Molecular typing of the pathologic prion protein from 2 cows with bovine spongiform encepalopathy (BSE), Switzerland. Brain tissue homogenates of medulla oblongata from cows 1 and 2 and from controls with C-BSE (Switzerland), H-BSE, and L-BSE (Poland [2]), and a BSE-negative sample were treated with proteinase K, subjected to sodium dodecyl sulfate polyacrylamide gel electrophoresis (SDS-PAGE), and blotted onto membranes according to the protocol of the Prionics AG (Schlieren, Switzerland) Check Western test. On the basis of the antibody binding results, the N terminus of the PrP^res fragment in the samples from cows 1 and 2 lies between aa 111 and aa 154. Predicted PrP^res fragments of C-BSE, H-BSE (PrP^res 1 and 2), and L-BSE were adopted from the literature (2,6). A) Epitope mapping using antibodies 9A2, Sha31, 94B4, and JB10. B) Confirmatory Western blotting using antibody 6H4. C) Comparison PrP^res in cow 2 and H-BSE with (+) and without (–) deglycosylation with PNGaseF (antibody 94B4, SDS-PAGE with NuPAGE MES instead of NuPAGE MOPS running buffer [Invitrogen, Carlsbad, CA, USA]). PrP^res 1 and 2 in H-BSE samples are indicated. Molecular mass standards are shown in kiloDaltons. D) The illustration at the top represents the full-length, mature bovine prion protein and the binding sites of the antibodies used for epitope mapping (black boxes). N-terminal and C-terminal residues are indicated by numbers. PrP^res fragments are partially mono- and di-glycosylated, which results in the characteristic 3-band patterns in the Western immunoblot.
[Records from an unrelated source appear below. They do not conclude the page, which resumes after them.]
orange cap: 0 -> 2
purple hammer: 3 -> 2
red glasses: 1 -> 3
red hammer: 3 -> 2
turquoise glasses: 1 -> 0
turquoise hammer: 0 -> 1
Sites of N-linked glycosylation are shown at positions 192 and 208 (-GlcNAc). C-BSE, classic BSE; cow 1, an 8-year-old BSE-positive cow; cow 2, a 15-year-old BSE-positive cow; PrP^res, proteinase K–resistant fragment of the prion protein; H-BSE, atypical BSE with higher molecular mass of PrP^res; L-BSE, atypical BSE with lower molecular mass of PrP^res. Lane 1, C-BSE; lane 2, cow 1; lane 3, cow 2; lane 4, H-BSE; lane 5, L-BSE; lane 6, negative.